Es war eine Sensation: Nach intensivem Wahlkampf eroberte SP-Mann Simon Stocker (43) im vergangenen November im zweiten Wahlgang den zweiten Ständeratssitz in Schaffhausen – und warf «Abzocker-Scheck» Thomas Minder (63) aus dem Parlament. Stocker übt das Amt seither normal aus – aufgrund einer Wahlbeschwerde jedoch gewissermassen «unter Vorbehalt».
In der Beschwerde geht es darum, ob Stocker überhaupt die Wählbarkeitsvoraussetzungen erfüllte. Wie die «Weltwoche» wenige Tage nach seiner Wahl berichtete, lebte Stocker zum Zeitpunkt der Wahl mit seiner Familie hauptsächlich in der Stadt Zürich. In Schaffhausen habe er lediglich eine kleine Wohnung gemietet, um sich dort anzumelden und so für den Ständerat kandidieren zu können.
Kind in Zürcher Kita?
Stocker wies die Vorwürfe rasch zurück und behauptete, der Lebensmittelpunkt der Familie befinde sich in Schaffhausen. Die Wohnung in Zürich benötige man, damit seine Frau zu ihrer Arbeitsstelle im Kanton Aargau pendeln könne.

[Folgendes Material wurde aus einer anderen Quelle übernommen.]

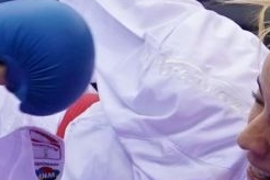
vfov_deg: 0.9
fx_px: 11872
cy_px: 115
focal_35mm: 1583
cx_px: 184
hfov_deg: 1.3
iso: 1000
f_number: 2.8
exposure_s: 1/1000
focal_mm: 144
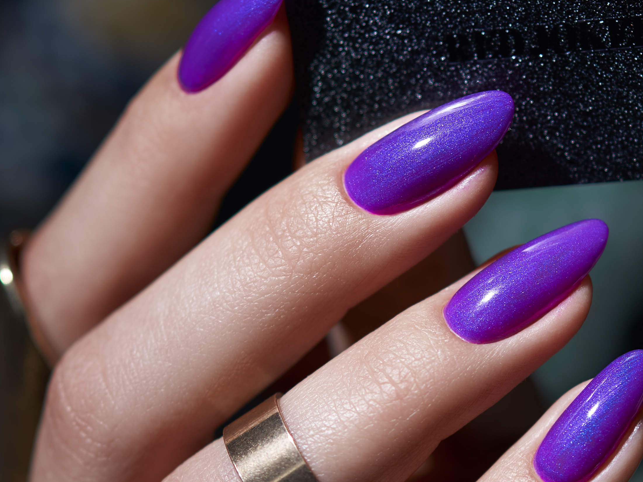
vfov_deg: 12.1
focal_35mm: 122
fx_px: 2266
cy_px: 188
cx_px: 434
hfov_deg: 16.1
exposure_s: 1/200
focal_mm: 35
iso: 50
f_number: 2.2
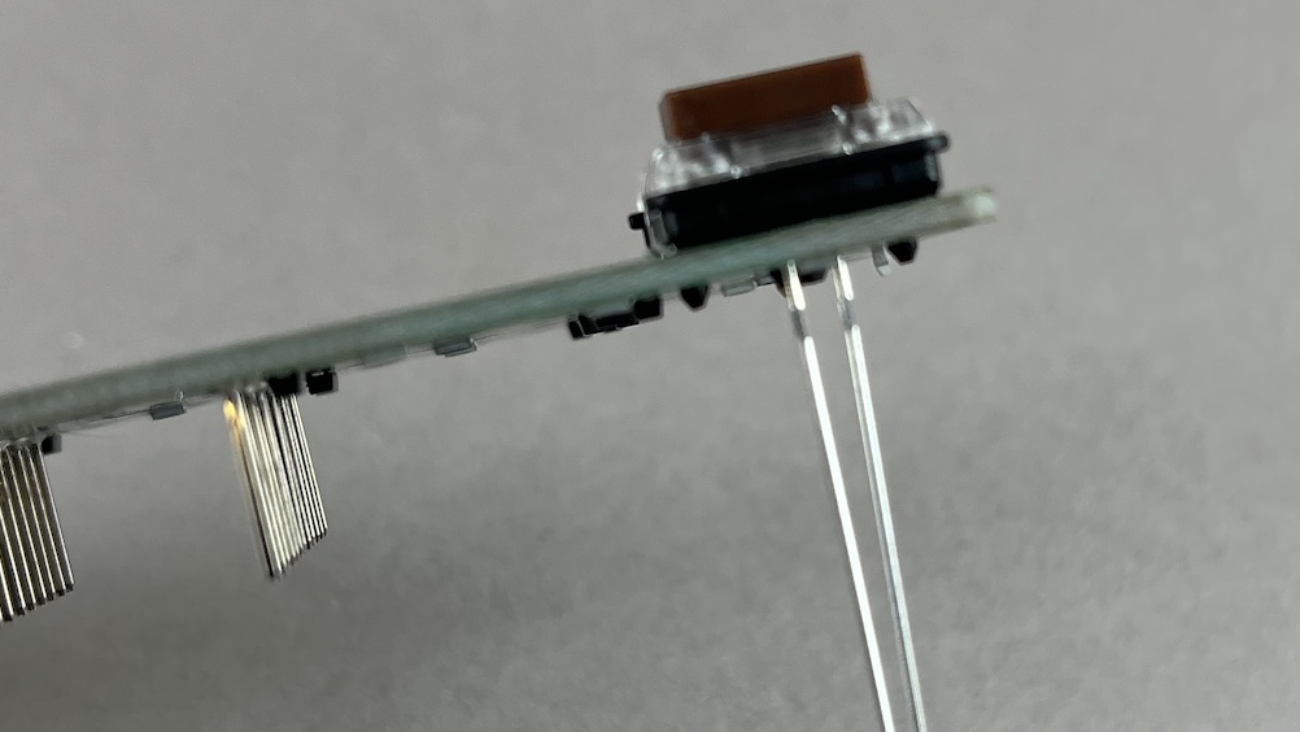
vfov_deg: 21.1
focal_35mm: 57
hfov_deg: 36.5
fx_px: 1965
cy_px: 457
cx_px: 771
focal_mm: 5.1
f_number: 1.6
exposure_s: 1/250
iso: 40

Vonseiten des Beschwerdeführers wiederum hiess es, Stockers Kind besuche in Zürich eine Kita. Frau und Kind hätten ihren Wohnsitz in Zürich. Vor diesem Hintergrund erscheine es unwahrscheinlich, dass Stocker tatsächlich seinen Lebensmittelpunkt in Schaffhausen habe.
Der Schaffhauser Regierungsrat wies die Beschwerde bereits nach wenigen Tagen ab. Er stützte sich dabei hauptsächlich auf Stockers Anmeldung im Einwohnerregister der Stadt Schaffhausen. Der Entscheid wurde noch vor Ende 2023 ans Obergericht weitergezogen.
Wurde die Beschwerde-Frist verpasst?
Da vergleichbare Fälle rar sind, stellt sich nur schon die Frage, welche Regeln eigentlich gelten und wie sie anzuwenden sind. Eine etablierte Praxis zur Ermittlung des tatsächlichen Wohnsitzes gibt es beispielsweise im Steuerrecht – ob und wie deren Regeln im vorliegenden Fall allenfalls herangezogen werden können, ist indes völlig offen.
Bei der Wahlbeschwerde gegen Stocker stellt sich zudem vor der Klärung von inhaltlichen Aspekten die Frage, ob sie überhaupt rechtzeitig eingereicht wurde. Die dreitägige Frist nach Publikation des Wahlresultats wurde nämlich verpasst. Stattdessen beruft sich der Beschwerdeführer auf eine Ausnahmeregelung, die auch eine spätere Einreichung ermöglicht, nämlich drei Tage «nach Entdeckung des Beschwerdegrundes».
Der Beschwerdeführer macht geltend, er habe erst aus dem «Weltwoche»-Artikel von Stockers Wohnsitzproblematik erfahren. Mit der Befragung am Dienstag, die öffentlich ist, will das Schaffhauser Obergericht unter anderem diesem Punkt nachgehen.
Im Wahlkampf kein Thema
Dass Stocker nach seinem Rücktritt aus dem Schaffhauser Stadtrat zunächst nach Zürich zog, war in Schaffhausen bekannt. Sein tatsächlicher Wohnsitz während des Wahlkampfs im Jahr 2023 war in der Öffentlichkeit kein grosses Thema.
Ein Entscheid des Schaffhauser Obergerichts ist am Dienstag noch nicht zu erwarten. Wie Obergerichtspräsidentin Annette Dolge gegenüber den «Schaffhauser Nachrichten» sagte, rechnet sie jedoch mit einem Urteil noch vor den Sommerferien. Der Entscheid kann danach noch ans Bundesgericht weitergezogen werden.